***** PASSAGE TO READ *****
Another tool, recommended to insurers by Mr Nealon’s firm, is Verifeyed,
made by a company of the same name based in Prague. Like FourMatch, its
software examines image files to look for inconsistencies in colour,
encoding and compression formats that indicate the use of retouching
software to modify the image. The software costs $899, and Verifeyed will
also analyse large batches of photos on behalf of clients, charging around
$0.07 per image. Its customers include insurers, law-enforcement agencies,
forensics labs, a dating website and a logistics company keen to expose
bogus claims that goods were damaged in transit. Verifeyed’s boss, Babak
Mahdian, reckons that the technology could also be useful to news
organisations that wish to check that photographs are genuine.

Manipulation-detection software is desperately needed in health insurance,
says Mr Nealon. In some countries 2-3% of claims submitted contain images
retouched to “embellish the truth”, he says, making injuries look worse
than they really are in order to collect more money. Only about 10% of
insurers are using software to spot fakery, says Mr Nealon, so there is
plenty of room for growth.

In January a new law came into force in Israel making it illegal to use
images in advertisements that have been retouched to make models look
thinner without printing a disclosure on the picture. Online images are
exempt, however. “We’re not going to correct the whole world,” says Rachel
Adato, an Israeli parliamentarian who sponsored the bill. The “Photoshop
law”, as it is known, has prompted efforts to pass similar legislation in
America.

A feature introduced several years ago by Canon and Nikon, the two leading
camera manufacturers, gives photographers a way to prove, if challenged,
that their images have not been manipulated. When a picture is taken, the
cameras attach a coded signature that is destroyed if the image is modified
and resaved. An intact signature, then, should prove that a photo is
genuine. But researchers at ElcomSoft, a computer-security firm based in
Moscow, have shown that the system is easily fooled. Counterfeiters can
copy an image’s security signature and reapply it after retouching, says
Vladimir Katalov, ElcomSoft’s boss.
*****
● **PROBLEMS AND TASKS**:
[A] Using the passage on detecting photo manipulation, state whether each statement agrees with it, answering yes or no and quoting the words that decide it: (i) Verifeyed's software sells for $899. (ii) Israel's new law on retouched advertising images also covers online images. (iii) ElcomSoft is based in Prague.
[B] Please carry on the passage on detecting photo manipulation, picking up right after its final sentence.
***** EXTRACTED MATERIAL *****
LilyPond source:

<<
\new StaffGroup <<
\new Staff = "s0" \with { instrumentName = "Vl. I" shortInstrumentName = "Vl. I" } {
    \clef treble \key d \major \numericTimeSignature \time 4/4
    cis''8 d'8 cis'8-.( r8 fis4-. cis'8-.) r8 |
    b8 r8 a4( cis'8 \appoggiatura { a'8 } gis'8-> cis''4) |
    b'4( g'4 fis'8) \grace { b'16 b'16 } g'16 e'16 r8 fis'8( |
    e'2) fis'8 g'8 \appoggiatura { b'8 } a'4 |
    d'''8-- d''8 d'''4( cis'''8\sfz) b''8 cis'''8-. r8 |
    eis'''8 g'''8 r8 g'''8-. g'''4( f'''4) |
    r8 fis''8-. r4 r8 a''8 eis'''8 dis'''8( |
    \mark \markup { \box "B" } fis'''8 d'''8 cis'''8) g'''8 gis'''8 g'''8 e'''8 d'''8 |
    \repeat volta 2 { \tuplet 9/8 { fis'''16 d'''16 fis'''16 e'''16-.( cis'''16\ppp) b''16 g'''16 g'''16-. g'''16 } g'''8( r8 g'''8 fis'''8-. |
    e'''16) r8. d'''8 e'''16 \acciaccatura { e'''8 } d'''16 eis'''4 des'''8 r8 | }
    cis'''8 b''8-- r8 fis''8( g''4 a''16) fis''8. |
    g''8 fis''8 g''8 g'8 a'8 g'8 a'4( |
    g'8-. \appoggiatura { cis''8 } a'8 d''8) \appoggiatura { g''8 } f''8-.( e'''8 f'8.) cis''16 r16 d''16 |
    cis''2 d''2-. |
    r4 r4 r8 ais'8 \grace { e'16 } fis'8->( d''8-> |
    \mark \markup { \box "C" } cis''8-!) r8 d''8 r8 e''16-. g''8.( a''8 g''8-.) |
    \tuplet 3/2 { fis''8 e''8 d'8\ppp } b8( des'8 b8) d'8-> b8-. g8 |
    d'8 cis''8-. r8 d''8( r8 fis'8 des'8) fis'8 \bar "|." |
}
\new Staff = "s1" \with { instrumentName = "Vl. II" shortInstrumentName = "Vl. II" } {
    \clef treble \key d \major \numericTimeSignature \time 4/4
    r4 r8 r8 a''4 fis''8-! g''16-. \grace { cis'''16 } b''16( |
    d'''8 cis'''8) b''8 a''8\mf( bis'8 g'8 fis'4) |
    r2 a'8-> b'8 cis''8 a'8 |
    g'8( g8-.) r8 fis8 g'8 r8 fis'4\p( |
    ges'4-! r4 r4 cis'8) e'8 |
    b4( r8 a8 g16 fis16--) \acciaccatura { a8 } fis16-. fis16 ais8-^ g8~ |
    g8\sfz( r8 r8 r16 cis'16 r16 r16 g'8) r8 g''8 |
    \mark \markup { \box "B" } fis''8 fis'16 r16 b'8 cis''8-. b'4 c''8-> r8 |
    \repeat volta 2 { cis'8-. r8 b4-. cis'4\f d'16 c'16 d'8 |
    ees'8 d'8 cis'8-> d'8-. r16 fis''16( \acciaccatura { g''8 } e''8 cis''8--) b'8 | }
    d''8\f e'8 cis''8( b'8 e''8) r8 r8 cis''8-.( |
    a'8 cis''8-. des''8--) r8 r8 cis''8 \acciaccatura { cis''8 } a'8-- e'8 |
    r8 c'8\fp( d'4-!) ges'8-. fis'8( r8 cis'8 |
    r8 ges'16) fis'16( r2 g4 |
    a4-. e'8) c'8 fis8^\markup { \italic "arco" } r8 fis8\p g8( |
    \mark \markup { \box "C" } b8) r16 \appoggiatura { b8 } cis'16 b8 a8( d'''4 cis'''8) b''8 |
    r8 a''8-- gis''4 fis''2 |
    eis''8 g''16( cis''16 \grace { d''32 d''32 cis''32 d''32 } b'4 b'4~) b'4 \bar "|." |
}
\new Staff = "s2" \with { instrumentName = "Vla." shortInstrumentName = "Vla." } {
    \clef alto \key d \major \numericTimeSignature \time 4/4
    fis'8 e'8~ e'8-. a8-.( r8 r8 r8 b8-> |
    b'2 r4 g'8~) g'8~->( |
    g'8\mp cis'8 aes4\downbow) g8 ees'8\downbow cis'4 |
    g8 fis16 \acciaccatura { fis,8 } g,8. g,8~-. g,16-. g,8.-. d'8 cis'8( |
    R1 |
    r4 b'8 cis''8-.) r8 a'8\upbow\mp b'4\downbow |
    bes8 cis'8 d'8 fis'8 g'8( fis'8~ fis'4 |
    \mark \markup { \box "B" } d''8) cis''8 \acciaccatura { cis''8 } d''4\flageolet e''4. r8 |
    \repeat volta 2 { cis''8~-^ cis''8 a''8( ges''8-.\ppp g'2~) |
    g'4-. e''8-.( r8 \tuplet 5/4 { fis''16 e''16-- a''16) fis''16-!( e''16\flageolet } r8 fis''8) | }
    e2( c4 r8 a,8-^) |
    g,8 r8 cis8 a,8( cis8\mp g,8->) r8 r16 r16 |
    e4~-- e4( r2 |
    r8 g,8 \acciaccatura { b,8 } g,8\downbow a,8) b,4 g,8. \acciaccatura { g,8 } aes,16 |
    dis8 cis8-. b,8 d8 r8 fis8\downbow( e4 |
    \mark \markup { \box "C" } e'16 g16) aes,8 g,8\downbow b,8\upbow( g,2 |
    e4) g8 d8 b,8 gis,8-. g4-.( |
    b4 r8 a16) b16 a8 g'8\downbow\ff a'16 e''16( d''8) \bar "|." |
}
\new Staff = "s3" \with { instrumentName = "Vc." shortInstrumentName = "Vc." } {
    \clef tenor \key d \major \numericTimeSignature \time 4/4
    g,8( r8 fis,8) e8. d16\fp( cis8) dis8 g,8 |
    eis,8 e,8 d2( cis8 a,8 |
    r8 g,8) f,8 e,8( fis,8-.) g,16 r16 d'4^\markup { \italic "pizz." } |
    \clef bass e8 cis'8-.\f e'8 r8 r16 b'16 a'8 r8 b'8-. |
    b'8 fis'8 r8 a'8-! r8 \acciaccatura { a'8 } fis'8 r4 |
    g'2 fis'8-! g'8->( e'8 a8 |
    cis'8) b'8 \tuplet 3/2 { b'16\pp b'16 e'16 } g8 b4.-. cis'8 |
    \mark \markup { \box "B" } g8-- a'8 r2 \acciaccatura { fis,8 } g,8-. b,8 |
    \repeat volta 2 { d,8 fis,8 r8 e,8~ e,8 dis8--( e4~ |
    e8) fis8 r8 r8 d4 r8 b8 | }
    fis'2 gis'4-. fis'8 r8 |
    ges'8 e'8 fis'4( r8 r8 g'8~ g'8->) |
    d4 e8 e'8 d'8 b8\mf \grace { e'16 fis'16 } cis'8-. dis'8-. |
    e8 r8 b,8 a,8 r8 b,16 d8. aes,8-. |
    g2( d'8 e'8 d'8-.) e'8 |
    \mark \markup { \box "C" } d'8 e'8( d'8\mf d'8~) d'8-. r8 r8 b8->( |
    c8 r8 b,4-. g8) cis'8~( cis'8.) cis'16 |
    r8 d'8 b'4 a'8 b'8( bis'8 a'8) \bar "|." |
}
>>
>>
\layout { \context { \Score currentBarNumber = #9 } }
*****
● **ANSWERS**:
[A]
(i) Yes: "The software costs $899"
(ii) No: "Online images are exempt, however."
(iii) No: "a computer-security firm based in Moscow"

[B]
Another way to determine whether an image has been manipulated or not
relies on the fact that in a digital camera’s grid of millions of light
sensors, several are usually flawed. Each flaw creates a tiny
discolouration, imperceptible to the naked eye, in pictures taken by the
camera. If the pattern of unusual discolourations in two pictures taken by
the same camera matches exactly, neither image has been retouched, at least
in those areas. But the analysis is complex and time-consuming, says
Anderson Rocha of the University of Campinas, near São Paulo, who provides
photo-forensics advice to law-enforcement agencies in Brazil. His team is
developing software to automate the mapping and matching of discolouration
patterns.

Software can generally sniff out amateur retouchers, says Dr Rocha, but
professional forgeries continue to slip through. This is partly because
skilled forgers keep up with the academic literature on image forensics,
says Siwei Lyu, a researcher at the University at Albany. Forgers now have
the upper hand, he says.

The ultimate solution may be to separate photographers from their
photographs, so that they do not have the opportunity to manipulate them,
says James DeBello of Mitek Systems, based in San Diego. Bank of America,
JPMorgan Chase, Wells Fargo and other big American banks let customers
deposit cheques remotely by taking pictures of them with their smartphones.
They do so using an app provided by Mitek that takes a snapshot of the
cheque and sends it straight to the bank, leaving nothing on the phone
itself.

Codasystem, a French start-up, offers a similar service. Its “Shoot and
Proof” system allows an image to be taken with a mobile device, tagged with
a timestamp and location and then uploaded to an online repository. The
image can then be viewed and downloaded, but the original remains in the
repository, untouched. Any nefarious Photoshoppery can therefore be easily
exposed. Digital technology can, it seems, be used to prove that an image
is genuine—even as it makes it easier than ever for cameras to lie.